Well, we have had a nice LONG break since the last blog was entered.  Let me refresh your memories.  Starting in early March, the Gardens of Cross Timbers Blog has covered such exciting topics as the Japanese Cherry Blossom Festival in Washington, D.C., Improvements to our Japanese Garden in Shawnee, Hypoxylon Canker, The Hummers Arriveth, Earth Day, Jerusalem Artichoke Delight, Lake Pawnee Ethnobotany Walk, Red Dirt Gardening in Stillwater, The Grape Pot, Sky Dance Bridge to Water, Xeriscaping, What Struts, Booms and Spits, and one of the last entries was 10th September….”Along the Garden Path.” It was a continuation of progress in the Shawnee Japanese Garden spearheaded by an Eagle Scout Candidate and his troop.  After they redid the interior path of the garden heart, they focused on the small bridge.  Unfortunately, I was unable to elaborate since the blog was pulled and renovated.

The blog is back, and the bridge has been finished.  Sturdy, repaired and repainted, the bridge participated in a wedding held in early November.  The bride and groom with preacher stood on it during the ceremony.

We are still in drought, people.  If you value your trees or shrubs or perennials, you need to be watering your faves until we get actual moisture.  The last wind scoured the earth around my house, taking all the ground cover leaves with it.  I would recommend you go out, wake your lawnmower up from its deep sleep, and mow your leaves until they are finely chopped.  Cover bare spots or leave the shredded dead organs of photosynthesis where they lay so they can protect and enrich the ground….providing we eventually have moisture. 

It looks interesting for Christmas Day and the next day, (known as Boxing Day in England).  We may get some snow, but will probably have bitter cold following the pretty white stuff.
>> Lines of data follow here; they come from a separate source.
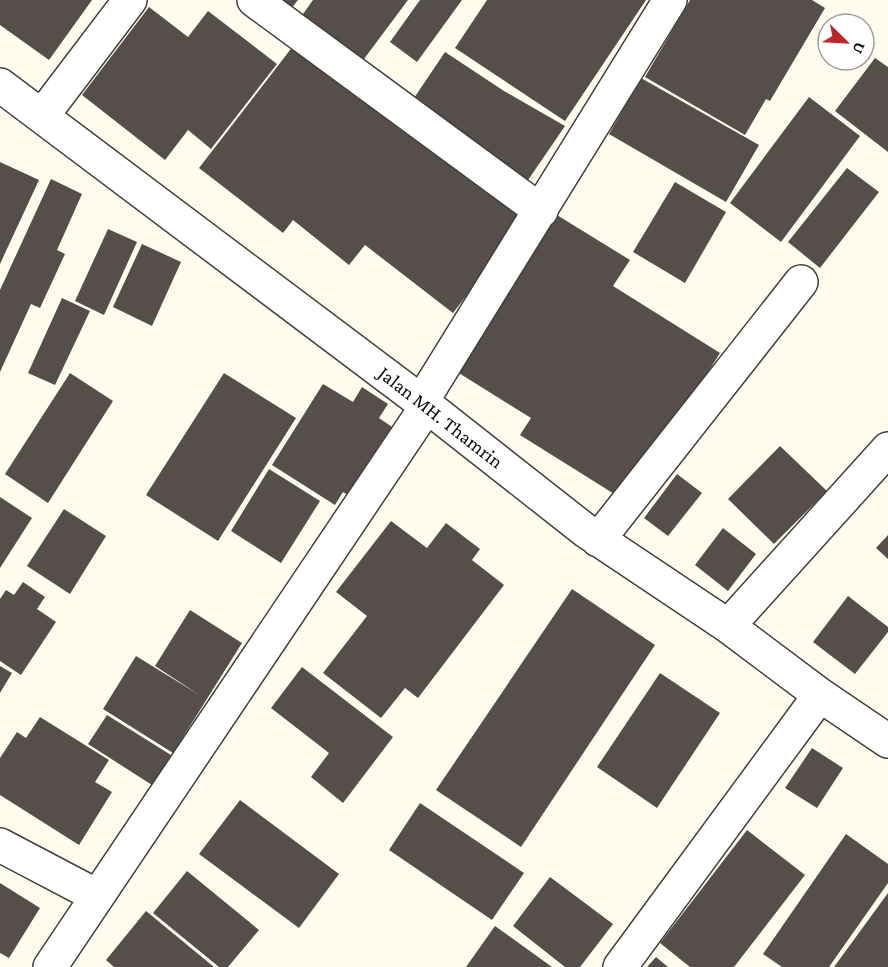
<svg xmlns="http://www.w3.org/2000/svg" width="888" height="967" viewBox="0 0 888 967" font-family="'Crimson Pro',serif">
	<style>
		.building { fill: #554e4a }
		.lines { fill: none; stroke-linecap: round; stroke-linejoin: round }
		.minor-casing { stroke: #404040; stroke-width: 36 }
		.minor { stroke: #fff; stroke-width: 33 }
		.labels { text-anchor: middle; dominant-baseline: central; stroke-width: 6; stroke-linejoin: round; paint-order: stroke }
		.street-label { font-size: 20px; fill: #0d0d0d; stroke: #fff }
	</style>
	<rect width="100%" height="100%" fill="#fffced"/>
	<path class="building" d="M 0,0 L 92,0 L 49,60 L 0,25 Z
		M 259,0 L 298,0 L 283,19 Z
		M 313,0 L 408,0 L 358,67 L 298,21 Z
		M 420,0 L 462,0 L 417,62 L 390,42 Z
		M 487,0 L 646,0 L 565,121 L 455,48 Z
		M 690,0 L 812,0 L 825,8 L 770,101 L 766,99 L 745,135 L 645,77 Z
		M 149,7 L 188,37 L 208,11 L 277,64 L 211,149 L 188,130 L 165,160 L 82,95 Z
		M 297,41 L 526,219 L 453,313 L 365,245 L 349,265 L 293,220 L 283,233 L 199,168 Z
		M 445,52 L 504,91 L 565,126 L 526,183 L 410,104 Z
		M 875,58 L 888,67 L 888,152 L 835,111 Z
		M 641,78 L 759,145 L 726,202 L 609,134 Z
		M 809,97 L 860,136 L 781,242 L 730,203 Z
		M 0,162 L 39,180 L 0,264 Z
		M 847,168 L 879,192 L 820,268 L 788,242 Z
		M 51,179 L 82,194 L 57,250 L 65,254 L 40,308 L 31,304 L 0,372 L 0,290 Z
		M 675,182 L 726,212 L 685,283 L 633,252 Z
		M 552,212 L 630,260 L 613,286 L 720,353 L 627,502 L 520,435 L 531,418 L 454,370 Z
		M 108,229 L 137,242 L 104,315 L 75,301 Z
		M 142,244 L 181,262 L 152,326 L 113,307 Z
		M 62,298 L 90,311 L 55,385 L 28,373 Z
		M 70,373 L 113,401 L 48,503 L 5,474 Z
		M 224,373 L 296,418 L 218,541 L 146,495 Z
		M 323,384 L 353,402 L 362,387 L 388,404 L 379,418 L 395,429 L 351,497 L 343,492 L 335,505 L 272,465 Z
		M 780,446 L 827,491 L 774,544 L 728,499 Z
		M 269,469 L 320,501 L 281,563 L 231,531 Z
		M 677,474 L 702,493 L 668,536 L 644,518 Z
		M 0,497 L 32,518 L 0,568 Z
		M 64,509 L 106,536 L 70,594 L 27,566 Z
		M 391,521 L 427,548 L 446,523 L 480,549 L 472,560 L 504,585 L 418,698 L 405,688 L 381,718 L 323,673 L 367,616 L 336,592 Z
		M 723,528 L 756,554 L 728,591 L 695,565 Z
		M 888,535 L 888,559 L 876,548 Z
		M 23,582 L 45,597 L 37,609 L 56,622 L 21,675 L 0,661 L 0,599 L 6,590 L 14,595 Z
		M 572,589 L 655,645 L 521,847 L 436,790 Z
		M 848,596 L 888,627 L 888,632 L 855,674 L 813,642 Z
		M 190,610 L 242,643 L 173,753 L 103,709 L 136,656 L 201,696 L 155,666 Z
		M 0,666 L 12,673 L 0,693 Z
		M 302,667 L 393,737 L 343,803 L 311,777 L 329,753 L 271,708 Z
		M 660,673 L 720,713 L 657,808 L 597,767 Z
		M 107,715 L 171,755 L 152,785 L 88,744 Z
		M 40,717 L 109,760 L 95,782 L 112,792 L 79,845 L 0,795 L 0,758 L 17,732 L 26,738 Z
		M 812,748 L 843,768 L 817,808 L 785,788 Z
		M 240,800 L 339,874 L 299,928 L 199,854 Z
		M 420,803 L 524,873 L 492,920 L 389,850 Z
		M 747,830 L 805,875 L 734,967 L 690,967 L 660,943 Z
		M 846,834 L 888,864 L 888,883 L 829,967 L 782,967 L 763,954 Z
		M 187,871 L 259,930 L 228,967 L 219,967 L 153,913 Z
		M 550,877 L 613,924 L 580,967 L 565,967 L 513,926 Z
		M 0,883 L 40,908 L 9,958 L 0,953 Z
		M 888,893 L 888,967 L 834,967 Z
		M 146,911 L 214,967 L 114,967 L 106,960 Z
		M 495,926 L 552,967 L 466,967 Z
		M 656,957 L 668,967 L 647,967 Z"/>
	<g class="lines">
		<g class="minor-casing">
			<path id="minor" d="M 254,0 L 541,211
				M 0,85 L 427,406 L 586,531 L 728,626 L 820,695 L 888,741
				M 42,116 L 130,0
				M 422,401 L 670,0
				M 598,540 L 801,282
				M 728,626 L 888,449
				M 0,845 L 97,896
				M 50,967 L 427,406
				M 620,967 L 820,695"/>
		</g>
		<use href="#minor" class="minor"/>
	</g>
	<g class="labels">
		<g class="street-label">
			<text transform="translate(441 417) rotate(38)">Jalan MH. Thamrin</text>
		</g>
	</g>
	<g transform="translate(846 42) rotate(114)"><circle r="28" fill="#ffffff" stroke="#9e9e9e" stroke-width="1.5"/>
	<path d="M0-4.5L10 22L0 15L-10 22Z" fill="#ba282c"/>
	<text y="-9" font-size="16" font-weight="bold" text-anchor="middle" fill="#0d0d0d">U</text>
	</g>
</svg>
This is the place where I say leave some faucets dripping or securely cover them.  Twelve degrees is cold at night, and twenty-two for a daytime high is some serious frigid weather.   Break the ice in your bird baths.  They will want fresh drinkable water, and I have yet to see a bird with an ice pick gain entry into a layer of ice over water.

To you and yours, a Happy Yule and come safely into 2013.  Prop your feet up and spend some time watching the Rose Bowl Parade.  It is probably one of the best on television.  Then check out the Home and Garden house afterward on HGTV.  If you enter the contest, you may even win that phenomenal house.  Whatever, the landscaping is usually worth a look.